Diese Gemengelage war vorzüglich geeignet, einen Ausgleich hinaus zu zögern. Man spielte bewusst mit den Ängsten der Europäer, wobei die Führung in Kiew darauf spekulierte, dass Europa vor Mitleid mit dem von Medwedjew und Putin bedrängten Land zerfließen werde. In Moskau hoffte man dagegen, die Ukraine werde sich als derart unzuverlässiges Transitland diskreditieren, dass die Chancen der deutsch-russischen Ostsee-Pipeline nur steigen könnten.

Moskau scheint wild entschlossen, jetzt gegenüber Kiew eine Grundsatz-Entscheidung zu erzwingen. Dieser "zweite Gas-Krieg" sollte der letzte gewesen sein, schreibt Witalij Iwanow, stellvertretender Direktor des Zentrums für politische Konjunktur in der Iswestija. Die Ukraine habe versucht, die Rolle einer "Transit-Großmacht" zu spielen. Nun müsse Russland "Stärke zeigen" und die Ukraine auf ihren Platz verweisen. Unverblümt fügt er hinzu, man sei nun einmal "eine Nuklear-Energie-Großmacht" und werde seine "Energie-Ressourcen auch als politische Ressourcen nutzen". Moskau könne nur mit starkem Auftreten etwas erreichen, wie sich dass im Vorjahr auch bei dem von Michail Saakaschwili angezettelten Südossetien-Krieg gezeigt habe. "Wer genug Kraft und Willen hat, bis zum Ende zu gehen, der siegt." Wer nichts habe "außer Frechheit", verliere unweigerlich. Im Südossetien-Konflikt - so Iwanow - habe Russland letztlich gesiegt, denn die USA und die EU hätten die Anerkennung Südossetiens und Abchasiens "schlucken müssen".

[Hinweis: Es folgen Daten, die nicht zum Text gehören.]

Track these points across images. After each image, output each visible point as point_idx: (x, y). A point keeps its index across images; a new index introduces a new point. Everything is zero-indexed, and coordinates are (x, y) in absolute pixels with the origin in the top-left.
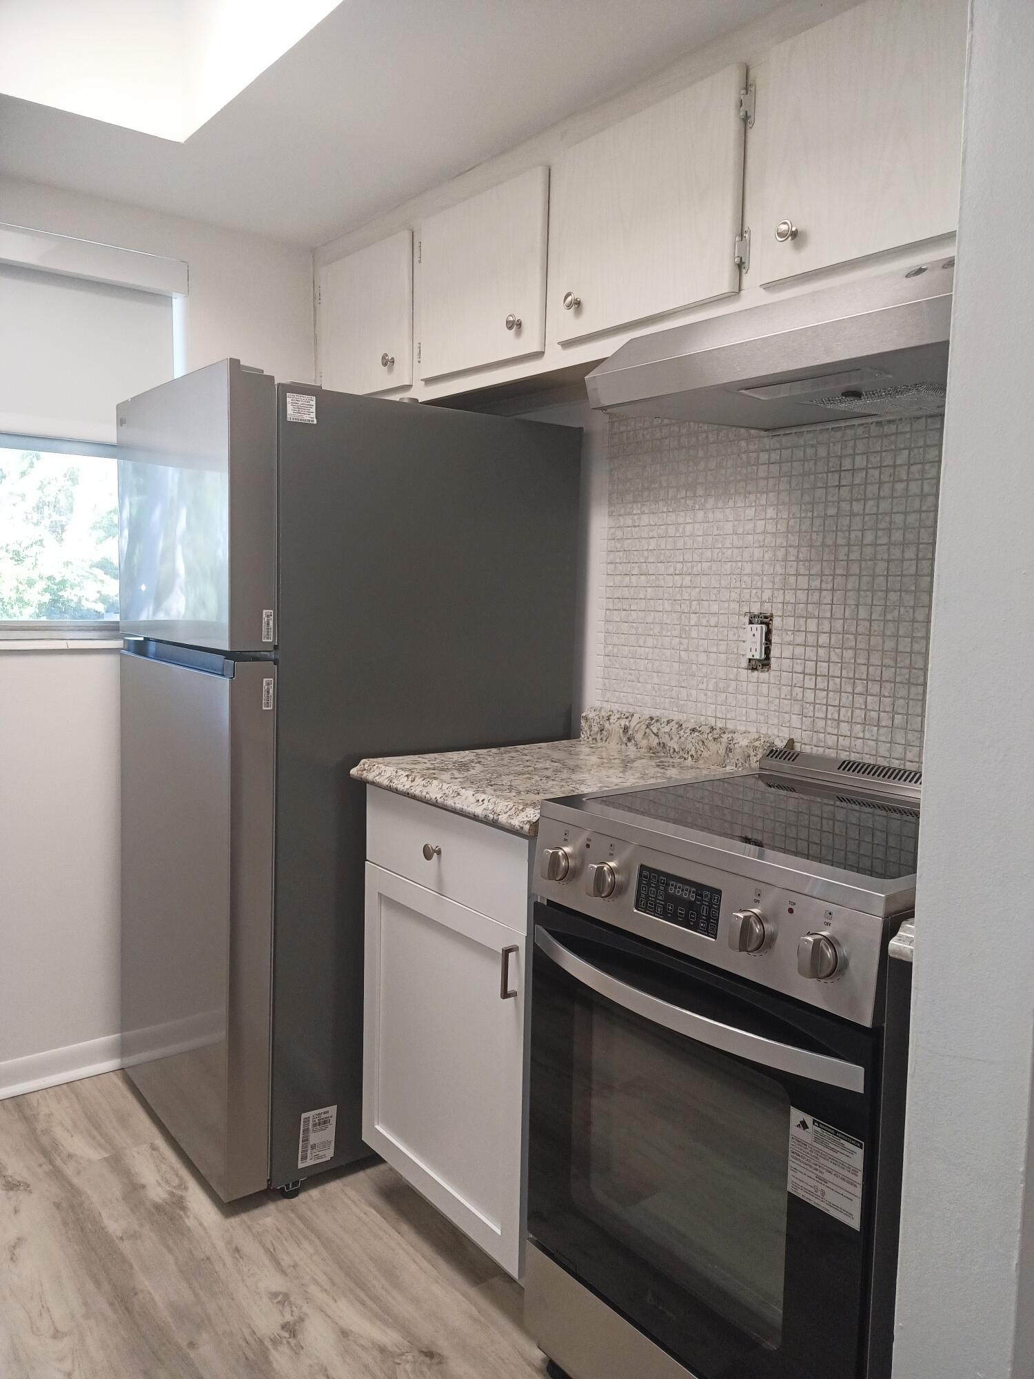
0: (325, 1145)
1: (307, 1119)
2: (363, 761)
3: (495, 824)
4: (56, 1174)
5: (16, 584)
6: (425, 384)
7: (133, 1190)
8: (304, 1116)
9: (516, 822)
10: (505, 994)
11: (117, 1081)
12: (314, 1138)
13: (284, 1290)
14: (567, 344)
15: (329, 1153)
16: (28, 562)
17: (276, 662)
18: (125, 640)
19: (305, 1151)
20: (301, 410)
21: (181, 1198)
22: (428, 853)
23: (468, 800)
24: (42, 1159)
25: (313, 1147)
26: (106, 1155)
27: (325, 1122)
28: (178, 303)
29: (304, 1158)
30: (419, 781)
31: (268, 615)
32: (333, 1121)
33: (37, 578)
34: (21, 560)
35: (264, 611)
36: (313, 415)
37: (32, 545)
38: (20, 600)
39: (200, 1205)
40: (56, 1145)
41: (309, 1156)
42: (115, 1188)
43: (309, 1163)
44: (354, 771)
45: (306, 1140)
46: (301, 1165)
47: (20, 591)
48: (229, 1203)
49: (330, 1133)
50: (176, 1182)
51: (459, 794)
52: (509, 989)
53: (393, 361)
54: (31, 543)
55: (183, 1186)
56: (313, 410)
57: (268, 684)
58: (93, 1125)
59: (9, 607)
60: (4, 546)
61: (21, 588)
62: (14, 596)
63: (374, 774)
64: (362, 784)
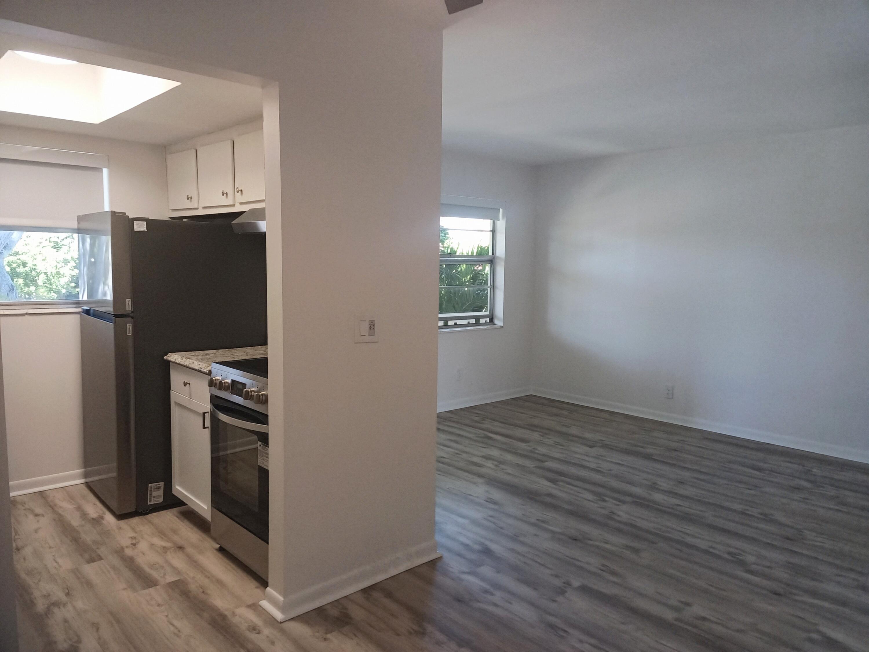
0: (159, 496)
1: (151, 487)
2: (169, 354)
3: (200, 371)
4: (54, 512)
5: (56, 264)
6: (203, 208)
7: (84, 515)
8: (150, 485)
9: (205, 371)
10: (204, 427)
11: (84, 487)
12: (154, 494)
13: (134, 536)
14: (241, 204)
15: (161, 500)
16: (64, 249)
17: (132, 318)
18: (82, 308)
19: (150, 499)
20: (140, 227)
21: (102, 517)
22: (185, 384)
23: (196, 365)
24: (50, 508)
25: (154, 497)
26: (75, 506)
27: (159, 488)
28: (105, 171)
29: (150, 501)
30: (184, 360)
31: (128, 301)
32: (162, 488)
33: (70, 259)
34: (59, 247)
35: (127, 299)
36: (145, 228)
37: (66, 238)
38: (58, 273)
39: (109, 518)
40: (55, 505)
41: (152, 500)
42: (78, 514)
43: (152, 503)
44: (165, 357)
45: (151, 494)
46: (149, 503)
47: (58, 267)
48: (119, 515)
49: (161, 492)
50: (102, 512)
51: (194, 363)
52: (206, 426)
53: (191, 198)
54: (66, 237)
55: (104, 513)
56: (145, 226)
57: (129, 326)
58: (71, 498)
59: (51, 277)
60: (48, 238)
61: (59, 266)
62: (54, 272)
63: (171, 358)
64: (169, 362)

Dass der Gas-Konflikt eine starke militärische Komponente besaß, ließ sich kaum übersehen. Der Kreml fühlt sich von den NATO-Ambitionen des ukrainischen Präsidenten provoziert. Als bekannt wurde, dass Juschtschenko seinem Freund, dem Georgier Saakaschwili, für den Südossetien-Feldzug Panzer und Raketen lieferte, wetterten die Moskauer Kommentatoren gegen die "US-Vasallen", die Russland einkreisen wollten.

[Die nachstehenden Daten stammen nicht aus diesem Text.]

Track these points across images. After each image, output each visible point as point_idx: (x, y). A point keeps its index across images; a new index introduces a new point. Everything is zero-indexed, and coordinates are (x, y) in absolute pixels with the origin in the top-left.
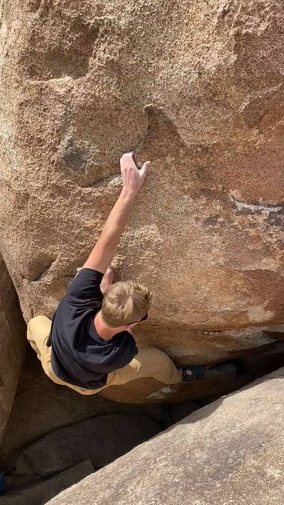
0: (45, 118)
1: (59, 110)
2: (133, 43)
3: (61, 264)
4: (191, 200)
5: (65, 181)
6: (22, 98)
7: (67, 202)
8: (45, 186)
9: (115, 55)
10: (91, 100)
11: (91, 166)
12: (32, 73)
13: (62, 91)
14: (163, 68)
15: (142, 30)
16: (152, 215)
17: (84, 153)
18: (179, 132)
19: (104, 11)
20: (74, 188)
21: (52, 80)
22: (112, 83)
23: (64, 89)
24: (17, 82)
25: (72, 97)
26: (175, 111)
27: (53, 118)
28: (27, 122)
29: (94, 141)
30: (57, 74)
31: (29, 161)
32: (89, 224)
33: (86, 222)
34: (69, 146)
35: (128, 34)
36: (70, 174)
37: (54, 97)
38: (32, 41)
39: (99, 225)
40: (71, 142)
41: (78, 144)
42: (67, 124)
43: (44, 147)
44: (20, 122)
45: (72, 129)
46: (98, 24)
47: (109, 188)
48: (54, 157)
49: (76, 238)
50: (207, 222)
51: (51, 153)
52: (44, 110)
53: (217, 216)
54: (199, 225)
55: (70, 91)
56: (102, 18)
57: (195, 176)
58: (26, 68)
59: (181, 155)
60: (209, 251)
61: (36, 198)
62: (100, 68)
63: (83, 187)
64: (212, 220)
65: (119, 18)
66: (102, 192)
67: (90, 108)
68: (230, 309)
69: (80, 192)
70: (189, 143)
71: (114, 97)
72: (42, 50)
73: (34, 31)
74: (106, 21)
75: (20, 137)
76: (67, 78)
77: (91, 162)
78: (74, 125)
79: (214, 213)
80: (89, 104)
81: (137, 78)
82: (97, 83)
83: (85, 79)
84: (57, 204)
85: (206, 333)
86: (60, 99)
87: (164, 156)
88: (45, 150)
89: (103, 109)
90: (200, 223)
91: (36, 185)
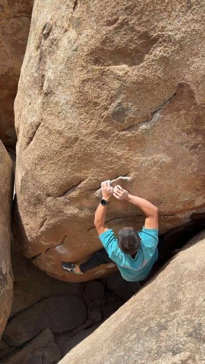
0: (103, 90)
1: (116, 84)
2: (182, 48)
3: (90, 182)
4: (186, 135)
5: (108, 129)
6: (86, 77)
7: (106, 141)
8: (92, 132)
9: (168, 54)
10: (141, 79)
11: (130, 118)
12: (97, 62)
13: (121, 73)
14: (196, 62)
15: (189, 41)
16: (161, 146)
17: (127, 110)
18: (196, 97)
19: (166, 29)
20: (113, 132)
21: (112, 67)
22: (159, 69)
23: (123, 72)
24: (83, 66)
25: (128, 76)
26: (197, 85)
27: (109, 89)
28: (88, 92)
29: (135, 103)
30: (116, 63)
31: (82, 117)
32: (119, 154)
33: (118, 153)
34: (118, 106)
35: (180, 43)
36: (113, 123)
37: (113, 76)
38: (104, 43)
39: (125, 154)
40: (120, 104)
41: (124, 105)
42: (120, 93)
43: (97, 108)
44: (80, 92)
45: (122, 96)
46: (159, 36)
47: (139, 131)
48: (105, 113)
49: (108, 164)
50: (192, 148)
51: (103, 111)
52: (103, 85)
53: (198, 144)
54: (187, 150)
55: (127, 73)
56: (163, 33)
57: (194, 122)
58: (93, 58)
59: (191, 109)
60: (190, 165)
61: (83, 140)
62: (153, 60)
63: (120, 131)
64: (195, 147)
65: (176, 34)
66: (133, 133)
67: (140, 83)
68: (187, 199)
69: (118, 134)
70: (199, 103)
71: (159, 77)
72: (110, 48)
73: (107, 37)
74: (166, 35)
75: (78, 102)
76: (124, 66)
77: (131, 115)
78: (124, 93)
79: (197, 142)
80: (139, 81)
81: (179, 67)
82: (149, 69)
83: (139, 66)
84: (99, 143)
85: (166, 217)
86: (118, 78)
87: (180, 110)
88: (98, 109)
89: (148, 84)
90: (188, 149)
91: (85, 132)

In Europa mag es kaum vorstellbar sein, doch Moskau ist in Siegerlaune. Dass jetzt Beobachter der EU die Gas-Transit-Pipelines und Erdgasspeicher in der Ukraine inspizieren, feiert man als Sieg, denn bei den Kontrollen würden unweigerlich Gas-Diebstähle aufgedeckt. Die EU sei weiter auf eine enge Kooperation mit Russland angewiesen. Neue Energiequellen zu entwickeln, das koste "astronomische Summen", schreibt das Kreml nahe Magazin Itogi. Billiger sei es, künftig auf ein transparentes System der internationalen Kontrolle für den Gas-Transport nach Europa zurückgreifen zu können.

Wladimir Putin will ein 2002 von Gerhard Schröder angeregtes Projekt eines europäisch-russisch-ukrainischen Konsortiums für die ukrainischen Transit-Trassen reanimieren. Doch beißt er damit in Kiew vorerst auf Granit.